Situations in which personal values contradict professional responsibilities often confront NPs in a primary care setting. Issues such as abortion, teen pregnancy, patient

nonadherence to treatment, childhood immunizations, regulations and laws, and financial constraints that inter- fere with care were cited in one older study as frequently encountered ethical issues (Turner, Marquis, & Burman, 1996). Ethical problems related to insurance reimburse- ment, such as when implementation of a desired plan of care is delayed by the insurance authorization process or restrictive prescription plans, are an issue for APNs.

The problem of inadequate reimbursement can also arise when there is a lack of transparency regarding the specifics of services covered by an insurance plan. Advanced Practice Nurse Assignment Papers. For example, a patient who has undergone diagnostic testing during an inpatient stay may later be informed that the test is not covered by insurance because it was done on the day of discharge. Had the patient and nurse practitioner (NP) known of this policy, the testing could have been scheduled on an outpatient basis with prior authorization from the insurance company and thus be a covered expense.

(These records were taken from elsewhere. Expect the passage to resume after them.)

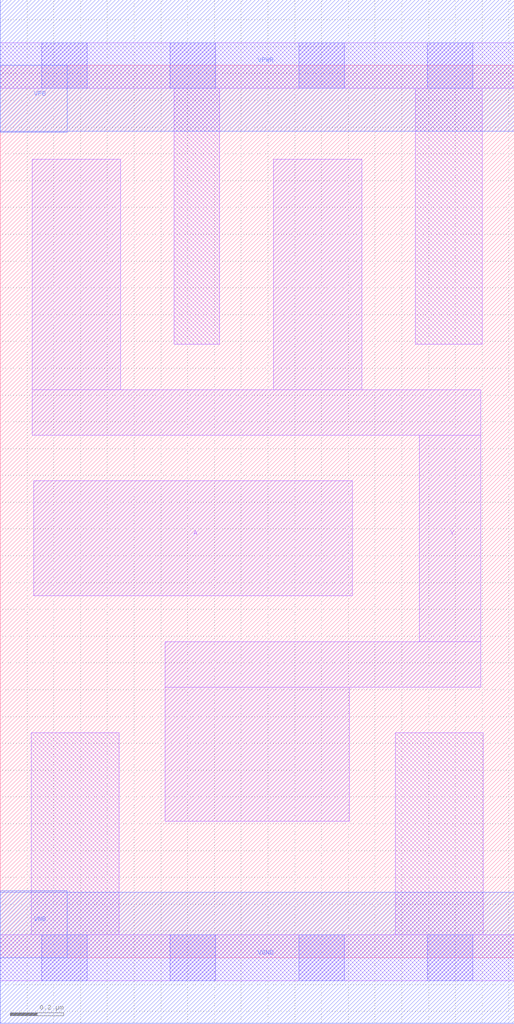
<source format=lef>
# Copyright 2020 The SkyWater PDK Authors
#
# Licensed under the Apache License, Version 2.0 (the "License");
# you may not use this file except in compliance with the License.
# You may obtain a copy of the License at
#
#     https://www.apache.org/licenses/LICENSE-2.0
#
# Unless required by applicable law or agreed to in writing, software
# distributed under the License is distributed on an "AS IS" BASIS,
# WITHOUT WARRANTIES OR CONDITIONS OF ANY KIND, either express or implied.
# See the License for the specific language governing permissions and
# limitations under the License.
#
# SPDX-License-Identifier: Apache-2.0

VERSION 5.5 ;
NAMESCASESENSITIVE ON ;
BUSBITCHARS "[]" ;
DIVIDERCHAR "/" ;
MACRO sky130_fd_sc_ms__clkinv_2
  CLASS CORE ;
  SOURCE USER ;
  ORIGIN  0.000000  0.000000 ;
  SIZE  1.920000 BY  3.330000 ;
  SYMMETRY X Y ;
  SITE unit ;
  PIN A
    ANTENNAGATEAREA  0.630000 ;
    DIRECTION INPUT ;
    USE SIGNAL ;
    PORT
      LAYER li1 ;
        RECT 0.125000 1.350000 1.315000 1.780000 ;
    END
  END A
  PIN Y
    ANTENNADIFFAREA  0.994000 ;
    DIRECTION OUTPUT ;
    USE SIGNAL ;
    PORT
      LAYER li1 ;
        RECT 0.120000 1.950000 1.795000 2.120000 ;
        RECT 0.120000 2.120000 0.450000 2.980000 ;
        RECT 0.615000 0.510000 1.305000 1.010000 ;
        RECT 0.615000 1.010000 1.795000 1.180000 ;
        RECT 1.020000 2.120000 1.350000 2.980000 ;
        RECT 1.565000 1.180000 1.795000 1.950000 ;
    END
  END Y
  PIN VGND
    DIRECTION INOUT ;
    USE GROUND ;
    PORT
      LAYER met1 ;
        RECT 0.000000 -0.245000 1.920000 0.245000 ;
    END
  END VGND
  PIN VNB
    DIRECTION INOUT ;
    USE GROUND ;
    PORT
    END
  END VNB
  PIN VPB
    DIRECTION INOUT ;
    USE POWER ;
    PORT
    END
  END VPB
  PIN VNB
    DIRECTION INOUT ;
    USE GROUND ;
    PORT
      LAYER met1 ;
        RECT 0.000000 0.000000 0.250000 0.250000 ;
    END
  END VNB
  PIN VPB
    DIRECTION INOUT ;
    USE POWER ;
    PORT
      LAYER met1 ;
        RECT 0.000000 3.080000 0.250000 3.330000 ;
    END
  END VPB
  PIN VPWR
    DIRECTION INOUT ;
    USE POWER ;
    PORT
      LAYER met1 ;
        RECT 0.000000 3.085000 1.920000 3.575000 ;
    END
  END VPWR
  OBS
    LAYER li1 ;
      RECT 0.000000 -0.085000 1.920000 0.085000 ;
      RECT 0.000000  3.245000 1.920000 3.415000 ;
      RECT 0.115000  0.085000 0.445000 0.840000 ;
      RECT 0.650000  2.290000 0.820000 3.245000 ;
      RECT 1.475000  0.085000 1.805000 0.840000 ;
      RECT 1.550000  2.290000 1.800000 3.245000 ;
    LAYER mcon ;
      RECT 0.155000 -0.085000 0.325000 0.085000 ;
      RECT 0.155000  3.245000 0.325000 3.415000 ;
      RECT 0.635000 -0.085000 0.805000 0.085000 ;
      RECT 0.635000  3.245000 0.805000 3.415000 ;
      RECT 1.115000 -0.085000 1.285000 0.085000 ;
      RECT 1.115000  3.245000 1.285000 3.415000 ;
      RECT 1.595000 -0.085000 1.765000 0.085000 ;
      RECT 1.595000  3.245000 1.765000 3.415000 ;
  END
END sky130_fd_sc_ms__clkinv_2
END LIBRARY

</source>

Viens {1994) found that primary care NPs interpret their moral responsibilities as balancing obligations to the patient, family, colleagues, employer, and society. More recently, Laabs (2005) has found that the issues most often noted by NP respondents as causing moral dilemmas are those of being required to follow policies and procedures that infringe on personal values, needing to bend the rules to ensure appropriate patient care, and dealing with patients who have refused appropriate care.

Issues leading to moral distress included pressure to see an excessive number of patients, clinical decisions being made by others, and a lack of power to effect change (Laabs, 2005). Increasing expectations to care for more patients in less time are routine in all types of health care settings as pressures to contain costs escalate. APNs in rural settings may have fewer resources than their col- leagues working in or near academic centers in which ethics committees, ethics consultants, and educational opportunities are more accessible.Advanced Practice Nurse Assignment Papers.

Issues of quality of life and symptom management traverse primary and acute health care settings. Pain relief and symptom management can be problematic for nurses and physicians (Oberle & Hughes, 2001). APNs must con- front the various and sometimes conflicting goals of the patient, family, and other health care providers regarding the plans for treatment, symptom management, and quality of life. The APN is often the individual who coordinates the plan of care and thus is faced with clinical and ethical concerns when participants’ goals are not consistent or appropriate.